Por fim, apareciam nas calçadas mulheres e pernas e bustos e rostos e costas e
lábios.
Iam para as
academias com seus shorts de lycra a tornear sensualmente as curvas carnudas.
Vestiam tops os quais menos escondiam
e mais chamavam a atenção pelo tamanho. Mantinham rabos de cavalo para
apresentar a nuca ainda amassada pelo sono. Entravam em padarias, atravessavam
ruas, olhavam vitrines, iam à praia abusando do rebolado. As pernas fartas, a
barriga contida. Era o fim. Agora Laura não era mais a sensação das calçadas. A
concorrência lhe roubava violentamente os olhares. Ela própria agora, as olhava
como se fosse um deles; um daqueles animais
lambendo os beiços enquanto apreciavam.
Sentiu-se
descartada. Não havia mais nem uma migalha de olhar, de desejo... Tudo era agora
para elas, as outras. Teve raiva delas.

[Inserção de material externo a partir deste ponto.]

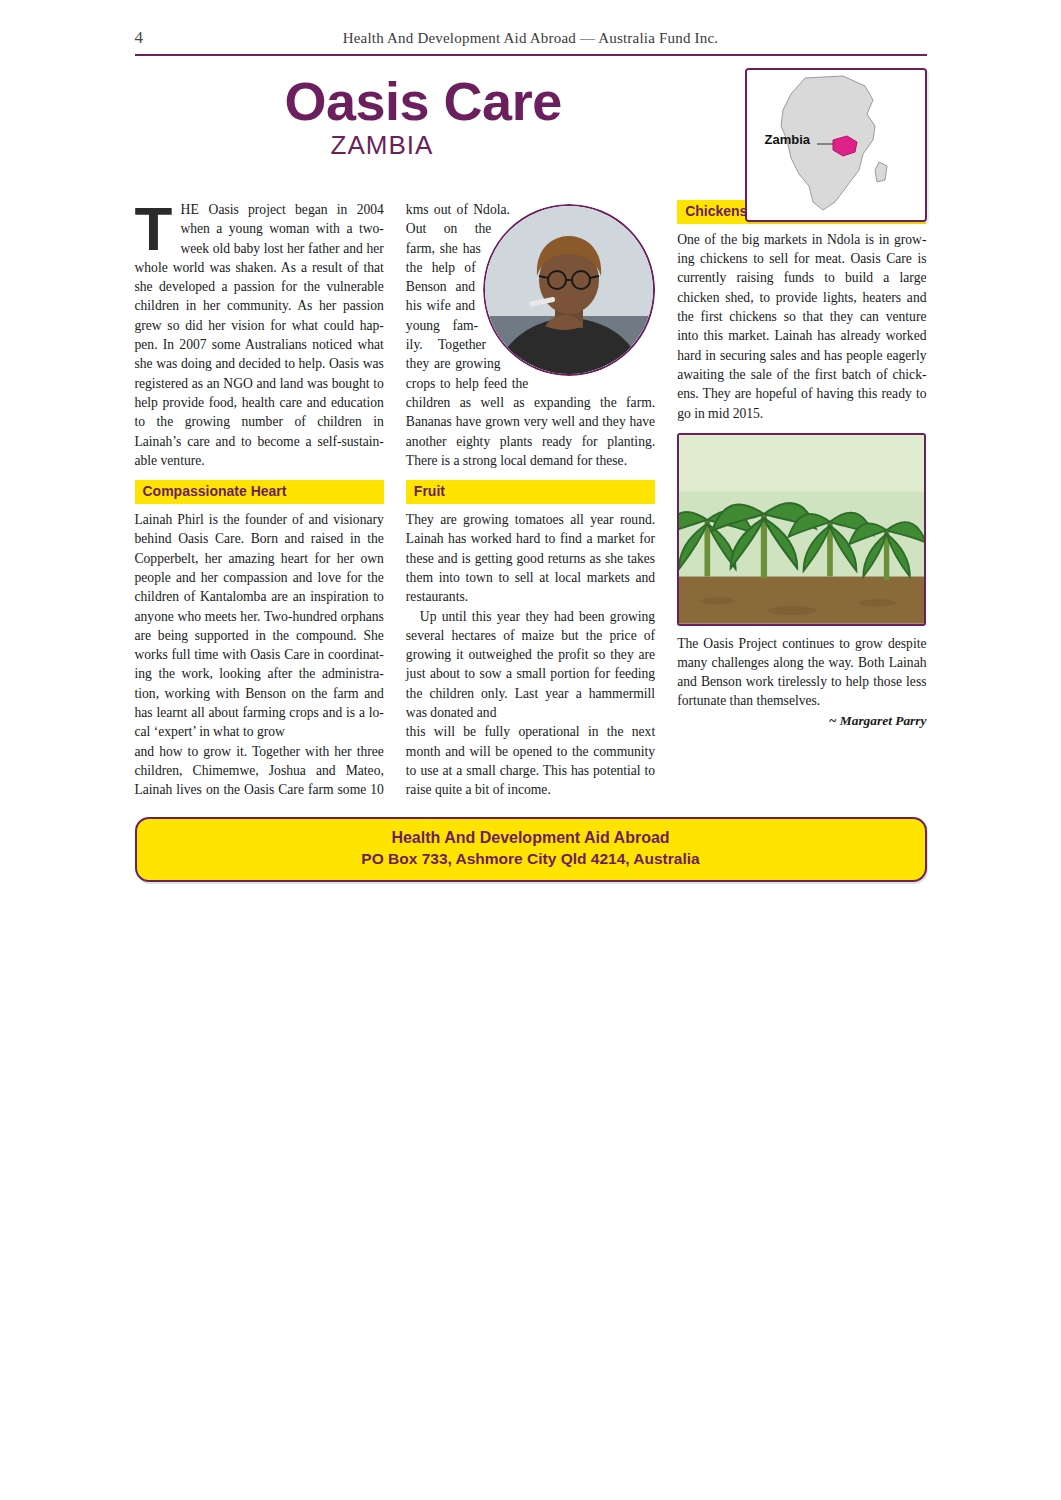4
Health And Development Aid Abroad — Australia Fund Inc.
Oasis Care
ZAMBIA
Zambia
THE Oasis project began in 2004 when a young woman with a two-week old baby lost her father and her whole world was shaken. As a result of that she developed a passion for the vulnerable children in her community. As her passion grew so did her vision for what could happen. In 2007 some Australians noticed what she was doing and decided to help. Oasis was registered as an NGO and land was bought to help provide food, health care and education to the growing number of children in Lainah’s care and to become a self-sustainable venture.
Compassionate Heart
Lainah Phirl is the founder of and visionary behind Oasis Care. Born and raised in the Copperbelt, her amazing heart for her own people and her compassion and love for the children of Kantalomba are an inspiration to anyone who meets her. Two-hundred orphans are being supported in the compound. She works full time with Oasis Care in coordinating the work, looking after the administration, working with Benson on the farm and has learnt all about farming crops and is a local ‘expert’ in what to grow
and how to grow it. Together with her three children, Chimemwe, Joshua and Mateo, Lainah lives on the Oasis Care farm some 10 kms out of Ndola. Out on the farm, she has the help of Benson and his wife and young family. Together they are growing crops to help feed the children as well as expanding the farm. Bananas have grown very well and they have another eighty plants ready for planting. There is a strong local demand for these.
Fruit
They are growing tomatoes all year round. Lainah has worked hard to find a market for these and is getting good returns as she takes them into town to sell at local markets and restaurants.
Up until this year they had been growing several hectares of maize but the price of growing it outweighed the profit so they are just about to sow a small portion for feeding the children only. Last year a hammermill was donated and
this will be fully operational in the next month and will be opened to the community to use at a small charge. This has potential to raise quite a bit of income.
Chickens
One of the big markets in Ndola is in growing chickens to sell for meat. Oasis Care is currently raising funds to build a large chicken shed, to provide lights, heaters and the first chickens so that they can venture into this market. Lainah has already worked hard in securing sales and has people eagerly awaiting the sale of the first batch of chickens. They are hopeful of having this ready to go in mid 2015.
The Oasis Project continues to grow despite many challenges along the way. Both Lainah and Benson work tirelessly to help those less fortunate than themselves.
~ Margaret Parry
Health And Development Aid Abroad
PO Box 733, Ashmore City Qld 4214, Australia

Entretanto não podia fazer nada.
Sentou num
banco, pensou um pouco. Ninguém a olhava. Lembrou-se dos momentos da manhã
deliciosa enquanto semeava a volúpia alheia. Entrou na padaria comprou uma
bisnaga e voltou para casa.
Amanhã
acordaria cedo, mais cedo, e sentiria por mais tempo aquele prazer tanto precisado.
Entrou no saguão do prédio e, durante a espera do elevador, olhou para trás.
Decepcionou-se. O porteiro não olhava para suas pernas. Enfim, subiu com a
bisnaga e esperou ansiosa a manhã seguinte. Nunca mais passaria tanto tempo sem
ser desejada. Nunca mais desejaria dormir nas manhãs frias.